_What you should do_: Leave out the pictures, and retype the remaining data exactly.

╭─ Records shown

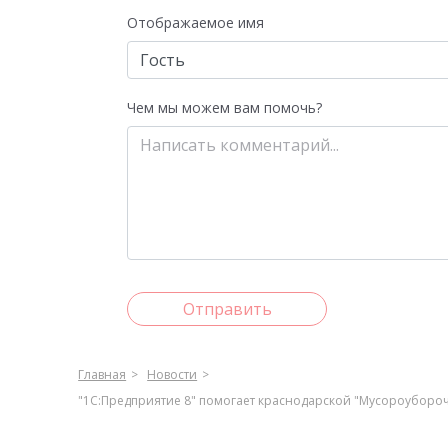
Отображаемое имя
Чем мы можем вам помочь?
Отправить
Главная
Новости
"1С:Предприятие 8" помогает краснодарской "Мусороуборо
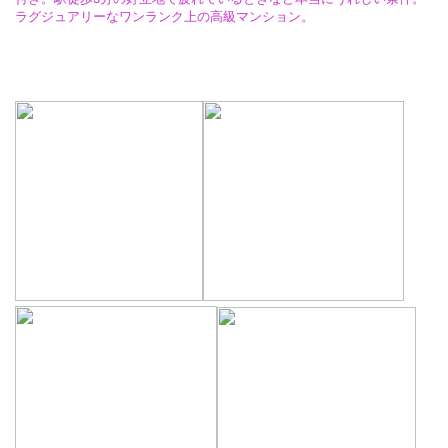
ラグジュアリーなワンランク上の高級マンション。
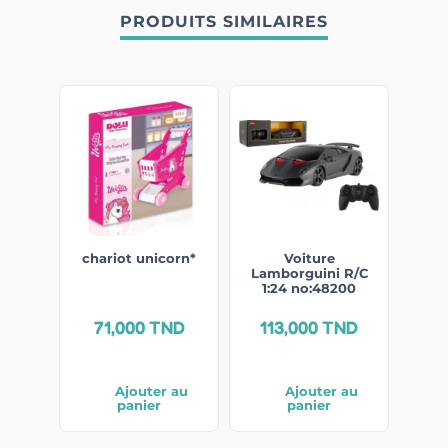
PRODUITS SIMILAIRES
chariot unicorn*
Voiture
Lamborguini R/C
1:24 no:48200
71,000
TND
113,000
TND
Ajouter au
Ajouter au
panier
panier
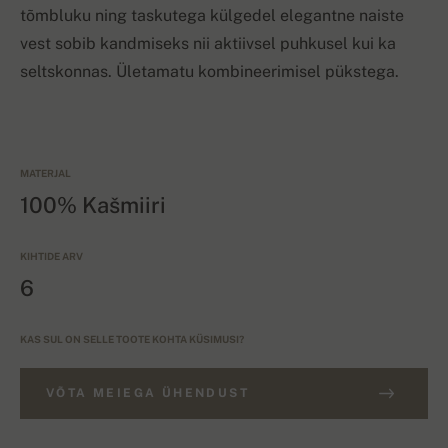
tõmbluku ning taskutega külgedel elegantne naiste
vest sobib kandmiseks nii aktiivsel puhkusel kui ka
seltskonnas. Ületamatu kombineerimisel pükstega.
MATERJAL
100% Kašmiiri
KIHTIDE ARV
6
KAS SUL ON SELLE TOOTE KOHTA KÜSIMUSI?
VÕTA MEIEGA ÜHENDUST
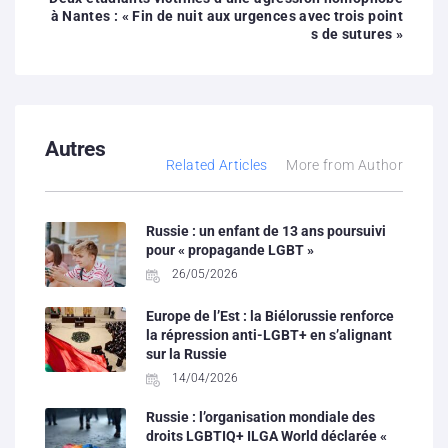
à Nantes : « Fin de nuit aux urgences avec trois point
s de sutures »
Autres
Related Articles
More from Author
Russie : un enfant de 13 ans poursuivi
pour « propagande LGBT »
26/05/2026
Europe de l’Est : la Biélorussie renforce
la répression anti-LGBT+ en s’alignant
sur la Russie
14/04/2026
Russie : l’organisation mondiale des
droits LGBTIQ+ ILGA World déclarée «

╰─

_Solution for this exercise_:
Отображаемое имя
Чем мы можем вам помочь?
Отправить
Главная
Новости
"1С:Предприятие 8" помогает краснодарской "Мусороуборо
ラグジュアリーなワンランク上の高級マンション。
PRODUITS SIMILAIRES
chariot unicorn*
Voiture
Lamborguini R/C
1:24 no:48200
71,000
TND
113,000
TND
Ajouter au
Ajouter au
panier
panier
tõmbluku ning taskutega külgedel elegantne naiste
vest sobib kandmiseks nii aktiivsel puhkusel kui ka
seltskonnas. Ületamatu kombineerimisel pükstega.
MATERJAL
100% Kašmiiri
KIHTIDE ARV
6
KAS SUL ON SELLE TOOTE KOHTA KÜSIMUSI?
VÕTA MEIEGA ÜHENDUST
à Nantes : « Fin de nuit aux urgences avec trois point
s de sutures »
Autres
Related Articles
More from Author
Russie : un enfant de 13 ans poursuivi
pour « propagande LGBT »
26/05/2026
Europe de l’Est : la Biélorussie renforce
la répression anti-LGBT+ en s’alignant
sur la Russie
14/04/2026
Russie : l’organisation mondiale des
droits LGBTIQ+ ILGA World déclarée «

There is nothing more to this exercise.